■ **Set task**: Convert everything from the line containing "common name: Kejserkåbe" down to the line containing "family: Crassulaceae", both included, into a two-column CSV with the columns item and answer. Each item gets one row, with its text and its answer in separate quoted fields and any line breaks replaced by spaces.

======== Stored data

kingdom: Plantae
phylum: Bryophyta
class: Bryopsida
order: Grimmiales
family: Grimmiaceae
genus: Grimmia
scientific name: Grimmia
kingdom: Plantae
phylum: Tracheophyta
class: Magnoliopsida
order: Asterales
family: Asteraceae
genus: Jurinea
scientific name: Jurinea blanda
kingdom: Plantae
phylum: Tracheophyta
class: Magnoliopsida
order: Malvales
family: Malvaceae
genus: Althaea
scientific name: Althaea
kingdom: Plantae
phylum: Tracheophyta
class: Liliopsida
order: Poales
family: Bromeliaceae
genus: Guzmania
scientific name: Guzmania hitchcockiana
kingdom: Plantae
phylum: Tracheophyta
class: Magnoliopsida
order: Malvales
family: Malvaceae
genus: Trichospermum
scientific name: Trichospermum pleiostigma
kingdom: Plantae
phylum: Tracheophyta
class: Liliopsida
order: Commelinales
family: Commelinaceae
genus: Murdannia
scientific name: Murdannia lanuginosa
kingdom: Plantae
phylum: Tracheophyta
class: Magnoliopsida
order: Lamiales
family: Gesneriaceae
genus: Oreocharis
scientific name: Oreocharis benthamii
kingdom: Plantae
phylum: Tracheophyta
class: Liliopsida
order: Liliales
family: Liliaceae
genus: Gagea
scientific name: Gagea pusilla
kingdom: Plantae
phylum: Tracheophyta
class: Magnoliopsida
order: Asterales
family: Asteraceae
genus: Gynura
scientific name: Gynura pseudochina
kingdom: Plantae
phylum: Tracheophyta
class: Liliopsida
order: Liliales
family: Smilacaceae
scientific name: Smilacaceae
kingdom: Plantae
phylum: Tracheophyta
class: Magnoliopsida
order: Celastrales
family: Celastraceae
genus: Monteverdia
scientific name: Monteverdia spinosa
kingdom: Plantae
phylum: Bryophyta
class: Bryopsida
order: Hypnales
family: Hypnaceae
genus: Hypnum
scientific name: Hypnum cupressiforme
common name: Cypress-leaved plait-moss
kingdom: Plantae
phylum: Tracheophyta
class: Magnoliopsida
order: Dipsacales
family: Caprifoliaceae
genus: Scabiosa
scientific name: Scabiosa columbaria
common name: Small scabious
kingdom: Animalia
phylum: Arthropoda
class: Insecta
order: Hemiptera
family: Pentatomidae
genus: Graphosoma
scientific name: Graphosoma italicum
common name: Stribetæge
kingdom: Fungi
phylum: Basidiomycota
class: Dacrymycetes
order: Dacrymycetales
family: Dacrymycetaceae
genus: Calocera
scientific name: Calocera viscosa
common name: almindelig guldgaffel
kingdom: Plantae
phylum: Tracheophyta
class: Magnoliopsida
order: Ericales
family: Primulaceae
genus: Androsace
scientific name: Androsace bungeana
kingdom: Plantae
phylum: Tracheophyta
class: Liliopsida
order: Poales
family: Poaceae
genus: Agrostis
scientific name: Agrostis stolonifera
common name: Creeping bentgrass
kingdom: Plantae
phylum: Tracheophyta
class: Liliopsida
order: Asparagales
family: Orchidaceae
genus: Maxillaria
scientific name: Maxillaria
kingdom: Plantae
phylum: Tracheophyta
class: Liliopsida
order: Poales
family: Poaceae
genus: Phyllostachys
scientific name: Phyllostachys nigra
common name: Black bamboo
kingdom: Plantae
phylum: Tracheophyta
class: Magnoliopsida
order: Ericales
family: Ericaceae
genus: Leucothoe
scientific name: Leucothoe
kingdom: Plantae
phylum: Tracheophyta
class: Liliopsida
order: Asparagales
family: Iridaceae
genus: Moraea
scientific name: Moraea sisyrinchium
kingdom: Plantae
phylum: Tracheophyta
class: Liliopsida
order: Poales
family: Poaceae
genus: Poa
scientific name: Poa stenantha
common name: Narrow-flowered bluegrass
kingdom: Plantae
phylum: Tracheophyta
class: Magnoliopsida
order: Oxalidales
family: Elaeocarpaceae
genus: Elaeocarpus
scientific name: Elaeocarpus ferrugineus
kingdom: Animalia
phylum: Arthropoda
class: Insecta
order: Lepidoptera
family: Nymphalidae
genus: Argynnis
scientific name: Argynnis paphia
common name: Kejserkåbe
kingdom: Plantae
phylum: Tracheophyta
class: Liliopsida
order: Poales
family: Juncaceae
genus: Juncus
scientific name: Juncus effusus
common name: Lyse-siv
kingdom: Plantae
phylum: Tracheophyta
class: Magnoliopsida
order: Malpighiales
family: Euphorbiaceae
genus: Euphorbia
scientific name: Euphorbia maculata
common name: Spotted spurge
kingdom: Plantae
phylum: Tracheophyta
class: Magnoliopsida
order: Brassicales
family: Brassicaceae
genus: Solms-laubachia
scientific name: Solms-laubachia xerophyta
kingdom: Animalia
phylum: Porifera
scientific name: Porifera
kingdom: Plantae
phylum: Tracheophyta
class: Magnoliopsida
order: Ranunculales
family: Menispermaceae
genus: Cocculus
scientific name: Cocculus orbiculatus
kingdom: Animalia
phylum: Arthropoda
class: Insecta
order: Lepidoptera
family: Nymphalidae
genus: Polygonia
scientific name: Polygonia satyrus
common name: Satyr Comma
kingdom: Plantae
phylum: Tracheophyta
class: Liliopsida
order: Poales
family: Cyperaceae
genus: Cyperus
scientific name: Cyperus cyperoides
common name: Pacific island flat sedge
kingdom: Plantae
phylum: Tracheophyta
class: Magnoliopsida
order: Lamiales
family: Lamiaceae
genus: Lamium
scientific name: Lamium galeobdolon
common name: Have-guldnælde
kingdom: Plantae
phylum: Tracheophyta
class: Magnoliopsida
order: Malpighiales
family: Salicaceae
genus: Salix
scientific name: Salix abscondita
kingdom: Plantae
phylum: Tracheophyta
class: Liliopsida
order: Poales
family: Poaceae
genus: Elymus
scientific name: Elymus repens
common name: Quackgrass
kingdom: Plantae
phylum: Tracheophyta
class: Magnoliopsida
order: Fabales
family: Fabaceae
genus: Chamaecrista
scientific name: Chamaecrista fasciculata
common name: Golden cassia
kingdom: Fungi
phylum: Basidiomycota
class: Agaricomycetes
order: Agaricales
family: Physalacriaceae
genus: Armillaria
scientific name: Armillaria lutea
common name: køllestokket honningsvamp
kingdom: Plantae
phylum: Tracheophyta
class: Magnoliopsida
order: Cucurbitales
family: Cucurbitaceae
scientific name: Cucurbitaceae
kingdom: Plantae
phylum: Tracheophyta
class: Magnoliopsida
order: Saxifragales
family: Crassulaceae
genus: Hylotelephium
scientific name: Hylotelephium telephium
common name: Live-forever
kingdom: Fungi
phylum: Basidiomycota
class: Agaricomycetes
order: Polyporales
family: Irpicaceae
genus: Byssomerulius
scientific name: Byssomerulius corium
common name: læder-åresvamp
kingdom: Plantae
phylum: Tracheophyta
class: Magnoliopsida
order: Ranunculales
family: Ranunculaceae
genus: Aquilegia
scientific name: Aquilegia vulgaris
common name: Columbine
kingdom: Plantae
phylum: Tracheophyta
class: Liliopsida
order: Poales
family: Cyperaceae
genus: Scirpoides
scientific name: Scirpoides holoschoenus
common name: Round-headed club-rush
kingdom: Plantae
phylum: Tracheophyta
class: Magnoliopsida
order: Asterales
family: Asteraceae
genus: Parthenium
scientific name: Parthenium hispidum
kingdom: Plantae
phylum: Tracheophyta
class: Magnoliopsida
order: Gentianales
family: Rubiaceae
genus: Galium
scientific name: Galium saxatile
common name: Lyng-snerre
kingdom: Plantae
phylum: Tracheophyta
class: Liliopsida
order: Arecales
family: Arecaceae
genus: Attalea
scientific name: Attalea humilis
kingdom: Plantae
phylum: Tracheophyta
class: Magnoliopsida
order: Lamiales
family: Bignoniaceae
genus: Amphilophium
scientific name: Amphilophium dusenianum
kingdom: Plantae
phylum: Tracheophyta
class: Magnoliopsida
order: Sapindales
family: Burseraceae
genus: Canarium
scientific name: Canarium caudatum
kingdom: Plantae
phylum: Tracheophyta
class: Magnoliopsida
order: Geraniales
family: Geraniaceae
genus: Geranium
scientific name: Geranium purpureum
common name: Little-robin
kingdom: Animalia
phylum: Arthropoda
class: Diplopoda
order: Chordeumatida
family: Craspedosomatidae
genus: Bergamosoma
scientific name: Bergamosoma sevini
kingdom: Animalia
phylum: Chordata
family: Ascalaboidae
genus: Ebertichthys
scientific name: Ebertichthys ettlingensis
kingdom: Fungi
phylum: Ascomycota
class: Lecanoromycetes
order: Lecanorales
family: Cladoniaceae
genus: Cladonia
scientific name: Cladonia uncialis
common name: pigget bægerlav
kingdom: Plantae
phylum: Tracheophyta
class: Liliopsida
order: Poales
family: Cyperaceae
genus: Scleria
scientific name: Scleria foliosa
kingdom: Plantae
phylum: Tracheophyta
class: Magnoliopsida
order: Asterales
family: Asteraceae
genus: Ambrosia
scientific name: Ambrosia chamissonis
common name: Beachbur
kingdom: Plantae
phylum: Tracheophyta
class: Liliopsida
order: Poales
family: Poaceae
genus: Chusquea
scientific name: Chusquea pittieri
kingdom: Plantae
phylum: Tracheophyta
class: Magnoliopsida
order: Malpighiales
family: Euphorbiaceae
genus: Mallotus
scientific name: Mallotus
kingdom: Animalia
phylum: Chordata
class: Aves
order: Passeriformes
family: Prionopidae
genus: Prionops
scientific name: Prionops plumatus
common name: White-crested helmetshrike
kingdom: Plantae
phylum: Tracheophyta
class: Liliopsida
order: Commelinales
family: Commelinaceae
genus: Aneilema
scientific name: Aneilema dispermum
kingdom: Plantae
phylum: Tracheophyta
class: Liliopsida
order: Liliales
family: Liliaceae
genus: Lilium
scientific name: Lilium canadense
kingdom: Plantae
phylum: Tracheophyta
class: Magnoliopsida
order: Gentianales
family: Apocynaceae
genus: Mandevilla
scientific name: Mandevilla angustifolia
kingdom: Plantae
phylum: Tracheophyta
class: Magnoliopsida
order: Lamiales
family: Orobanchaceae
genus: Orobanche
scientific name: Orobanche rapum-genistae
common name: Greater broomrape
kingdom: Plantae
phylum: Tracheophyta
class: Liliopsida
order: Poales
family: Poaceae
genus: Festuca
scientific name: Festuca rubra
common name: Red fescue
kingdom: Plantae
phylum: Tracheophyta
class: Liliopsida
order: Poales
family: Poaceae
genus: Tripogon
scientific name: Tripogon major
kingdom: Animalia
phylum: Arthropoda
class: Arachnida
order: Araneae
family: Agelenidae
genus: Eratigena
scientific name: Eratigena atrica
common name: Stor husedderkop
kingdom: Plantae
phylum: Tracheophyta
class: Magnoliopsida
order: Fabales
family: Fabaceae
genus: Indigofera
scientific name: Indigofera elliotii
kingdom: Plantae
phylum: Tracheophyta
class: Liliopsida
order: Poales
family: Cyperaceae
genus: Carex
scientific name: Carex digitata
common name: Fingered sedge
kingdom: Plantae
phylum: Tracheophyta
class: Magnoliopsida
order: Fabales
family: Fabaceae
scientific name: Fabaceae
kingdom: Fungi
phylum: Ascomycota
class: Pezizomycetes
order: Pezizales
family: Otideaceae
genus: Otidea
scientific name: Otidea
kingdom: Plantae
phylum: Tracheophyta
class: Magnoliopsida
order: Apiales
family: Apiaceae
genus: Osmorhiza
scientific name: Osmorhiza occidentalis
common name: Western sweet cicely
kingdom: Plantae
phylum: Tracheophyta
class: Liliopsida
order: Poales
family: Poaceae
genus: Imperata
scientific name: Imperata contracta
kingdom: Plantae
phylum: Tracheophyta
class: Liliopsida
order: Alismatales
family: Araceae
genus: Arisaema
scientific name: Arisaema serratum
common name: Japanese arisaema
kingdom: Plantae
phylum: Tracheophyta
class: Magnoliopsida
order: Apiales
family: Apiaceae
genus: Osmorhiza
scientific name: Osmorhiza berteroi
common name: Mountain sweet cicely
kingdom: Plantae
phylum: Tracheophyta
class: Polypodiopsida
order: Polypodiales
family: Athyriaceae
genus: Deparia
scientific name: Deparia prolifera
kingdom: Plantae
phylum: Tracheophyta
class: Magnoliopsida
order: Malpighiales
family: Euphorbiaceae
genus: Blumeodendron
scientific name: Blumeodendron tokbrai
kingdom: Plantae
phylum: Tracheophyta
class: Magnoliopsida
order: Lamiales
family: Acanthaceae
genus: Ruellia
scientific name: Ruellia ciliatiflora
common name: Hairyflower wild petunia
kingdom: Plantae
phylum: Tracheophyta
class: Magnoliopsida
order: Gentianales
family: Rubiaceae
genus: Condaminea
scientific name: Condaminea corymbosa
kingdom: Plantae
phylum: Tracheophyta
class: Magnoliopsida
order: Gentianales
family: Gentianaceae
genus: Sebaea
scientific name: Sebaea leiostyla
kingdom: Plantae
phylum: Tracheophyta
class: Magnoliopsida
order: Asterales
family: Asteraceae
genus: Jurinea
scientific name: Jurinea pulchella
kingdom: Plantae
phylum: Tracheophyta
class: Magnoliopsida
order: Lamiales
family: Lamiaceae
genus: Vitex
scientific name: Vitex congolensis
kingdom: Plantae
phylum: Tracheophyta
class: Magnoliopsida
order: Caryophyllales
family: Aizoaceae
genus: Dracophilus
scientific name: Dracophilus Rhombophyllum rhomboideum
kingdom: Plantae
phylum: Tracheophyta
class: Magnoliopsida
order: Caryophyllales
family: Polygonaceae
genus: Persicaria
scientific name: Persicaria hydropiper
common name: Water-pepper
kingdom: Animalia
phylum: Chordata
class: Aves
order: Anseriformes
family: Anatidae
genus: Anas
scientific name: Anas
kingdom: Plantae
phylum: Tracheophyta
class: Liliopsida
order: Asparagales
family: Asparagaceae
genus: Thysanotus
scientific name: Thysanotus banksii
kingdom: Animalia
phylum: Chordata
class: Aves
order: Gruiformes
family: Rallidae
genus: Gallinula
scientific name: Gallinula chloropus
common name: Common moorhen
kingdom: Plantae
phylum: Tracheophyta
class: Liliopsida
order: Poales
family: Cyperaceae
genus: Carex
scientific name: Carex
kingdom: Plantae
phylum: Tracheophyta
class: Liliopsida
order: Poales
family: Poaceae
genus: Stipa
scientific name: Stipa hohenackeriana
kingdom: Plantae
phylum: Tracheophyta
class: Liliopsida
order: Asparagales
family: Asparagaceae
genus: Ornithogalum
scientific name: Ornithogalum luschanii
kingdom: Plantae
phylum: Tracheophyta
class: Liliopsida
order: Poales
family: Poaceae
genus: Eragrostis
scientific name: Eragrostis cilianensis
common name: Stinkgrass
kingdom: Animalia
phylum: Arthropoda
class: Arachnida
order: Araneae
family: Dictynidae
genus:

================

■ **Result of the task**:
item,answer
"common name:","Kejserkåbe"
"kingdom:","Plantae"
"phylum:","Tracheophyta"
"class:","Liliopsida"
"order:","Poales"
"family:","Juncaceae"
"genus:","Juncus"
"scientific name:","Juncus effusus"
"common name:","Lyse-siv"
"kingdom:","Plantae"
"phylum:","Tracheophyta"
"class:","Magnoliopsida"
"order:","Malpighiales"
"family:","Euphorbiaceae"
"genus:","Euphorbia"
"scientific name:","Euphorbia maculata"
"common name:","Spotted spurge"
"kingdom:","Plantae"
"phylum:","Tracheophyta"
"class:","Magnoliopsida"
"order:","Brassicales"
"family:","Brassicaceae"
"genus:","Solms-laubachia"
"scientific name:","Solms-laubachia xerophyta"
"kingdom:","Animalia"
"phylum:","Porifera"
"scientific name:","Porifera"
"kingdom:","Plantae"
"phylum:","Tracheophyta"
"class:","Magnoliopsida"
"order:","Ranunculales"
"family:","Menispermaceae"
"genus:","Cocculus"
"scientific name:","Cocculus orbiculatus"
"kingdom:","Animalia"
"phylum:","Arthropoda"
"class:","Insecta"
"order:","Lepidoptera"
"family:","Nymphalidae"
"genus:","Polygonia"
"scientific name:","Polygonia satyrus"
"common name:","Satyr Comma"
"kingdom:","Plantae"
"phylum:","Tracheophyta"
"class:","Liliopsida"
"order:","Poales"
"family:","Cyperaceae"
"genus:","Cyperus"
"scientific name:","Cyperus cyperoides"
"common name:","Pacific island flat sedge"
"kingdom:","Plantae"
"phylum:","Tracheophyta"
"class:","Magnoliopsida"
"order:","Lamiales"
"family:","Lamiaceae"
"genus:","Lamium"
"scientific name:","Lamium galeobdolon"
"common name:","Have-guldnælde"
"kingdom:","Plantae"
"phylum:","Tracheophyta"
"class:","Magnoliopsida"
"order:","Malpighiales"
"family:","Salicaceae"
"genus:","Salix"
"scientific name:","Salix abscondita"
"kingdom:","Plantae"
"phylum:","Tracheophyta"
"class:","Liliopsida"
"order:","Poales"
"family:","Poaceae"
"genus:","Elymus"
"scientific name:","Elymus repens"
"common name:","Quackgrass"
"kingdom:","Plantae"
"phylum:","Tracheophyta"
"class:","Magnoliopsida"
"order:","Fabales"
"family:","Fabaceae"
"genus:","Chamaecrista"
"scientific name:","Chamaecrista fasciculata"
"common name:","Golden cassia"
"kingdom:","Fungi"
"phylum:","Basidiomycota"
"class:","Agaricomycetes"
"order:","Agaricales"
"family:","Physalacriaceae"
"genus:","Armillaria"
"scientific name:","Armillaria lutea"
"common name:","køllestokket honningsvamp"
"kingdom:","Plantae"
"phylum:","Tracheophyta"
"class:","Magnoliopsida"
"order:","Cucurbitales"
"family:","Cucurbitaceae"
"scientific name:","Cucurbitaceae"
"kingdom:","Plantae"
"phylum:","Tracheophyta"
"class:","Magnoliopsida"
"order:","Saxifragales"
"family:","Crassulaceae"